Find all the lines in the entries below that hold the word "posts" and copy them.

=== Data for review ===

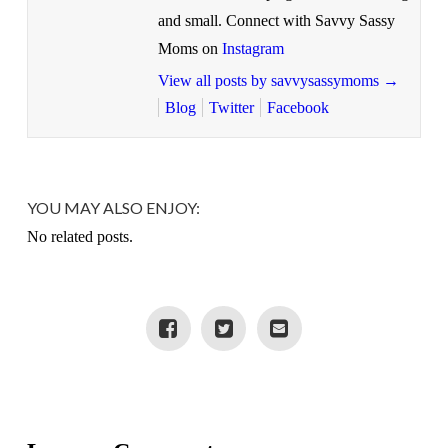
and small. Connect with Savvy Sassy
Moms on
Instagram
View all posts by savvysassymoms
→
Blog
Twitter
Facebook
YOU MAY ALSO ENJOY:
No related posts.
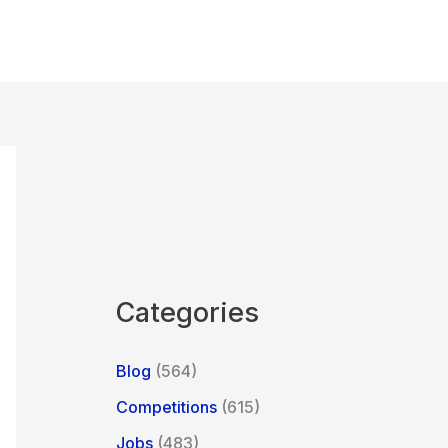
Categories
Blog
(564)
Competitions
(615)
Jobs
(483)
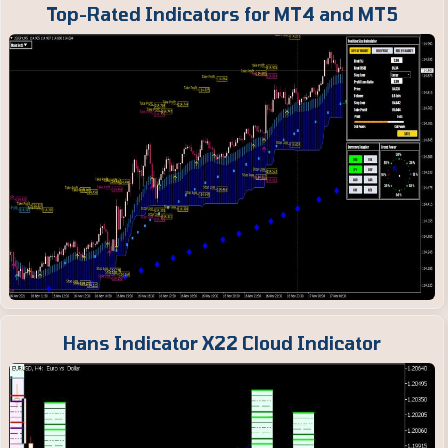
Top-Rated Indicators for MT4 and MT5
Hans Indicator X22 Cloud Indicator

===

> Task solution:
View all posts by savvysassymoms
No related posts.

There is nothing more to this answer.